Architect Philip Hastings was on hand to take the presentation the rest of the way, noting that the designs “reflect 150 years of history” and functional design.
The intent, he said is to create an event space as large as possible with rooms off to the sides.
“The intention is as much as possible bring it back to how it existed originally while, at the same time, adding an addition to the south,” said Mr. Hastings. “The addition to the south primarily houses the new pieces of the program which are the kitchen, and have a large amount of mechanical equipment. It is an ideal place to put those things.”
Parking and access will come from the east side and, on the west, there will be an overhang giving the teaching kitchen full visibility from the Town Park. A rollup window can be used to serve Town Park patrons from inside the Armoury, previously existing windows will be restored, and a canopy will be installed to “be a great spot to get out of the rain or sun.”
“Following the demolition of the interior of the building, the Town was able to confirm the historic existence of a prominent roll up door on the westerly façade of the building,” said Mr. Ierullo. “This demonstrates that the building did at one time feature a more direct connection to Town Park as envisioned in the proposed design. The Town’s Repurposing Study first identified an opportunity to establish a physical and operational connection between the Aurora Armoury and Town Park. The architects also found photographic evidence of a connection between the Armoury and Town Park. The current situation reflects efforts to minimize potential land use conflicts with the use of fencing and signage as well as the historic removal of windows along the western edge of the building. The goal of the design was to remove these barriers and introduce new elements that allow the two properties to better complement each other from both a design and use perspective.
“This connection is reintroduced with the removal of exterior barriers/fencing and the introduction of glass elements within the central areas of the building and the proposed extension. This is further supported by a new outdoor patio/deck area as well as new exterior elements along on southern and western facades. These areas are designed to integrate with activities planned inside the building as well as service activities in Town Park. This includes the introduction of two new service counters that will provide food and beverage service into Town Park.
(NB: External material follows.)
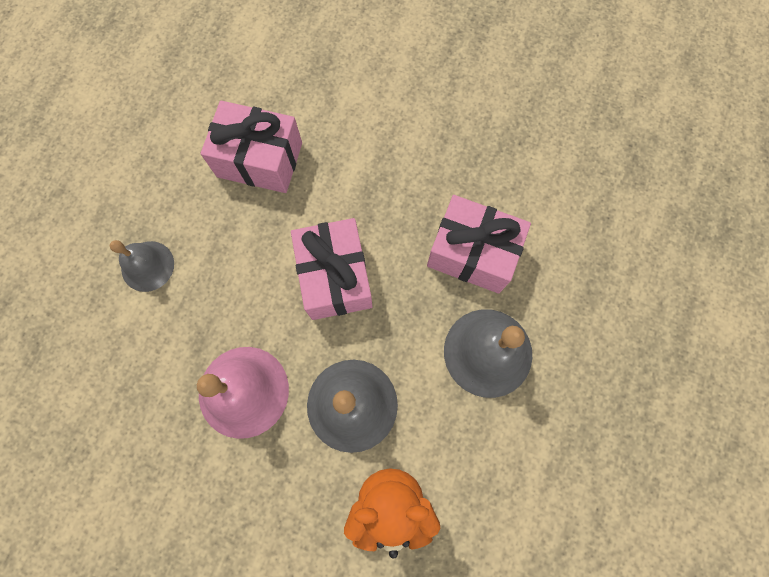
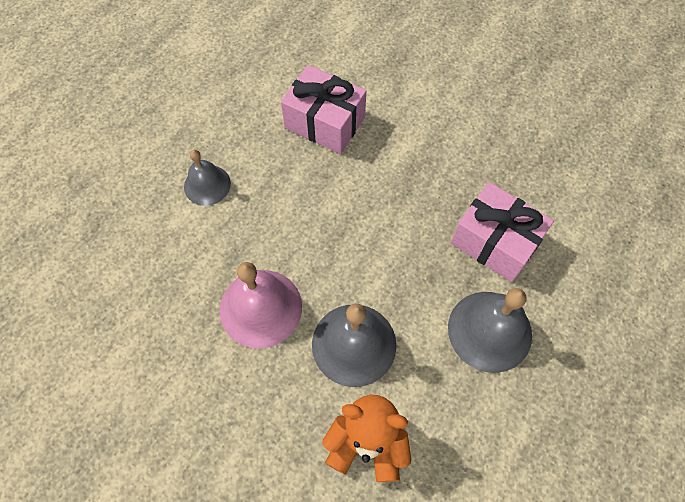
camera: 15 degrees right, 10 degrees down
(335, 277) = (366, 232): pink gift -> none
The landscape design includes approximately 2000 square feet of new exterior space, while preserving all of the existing trees in Town Park.”
While Council is expected to approve the designs last week, they requested more information to come forward on the fine details, including the pros and cons of a zinc roof over a more costly, but potentially longer-lasting copper roof, and the integration of permeable pavement to better handle rain and run-off.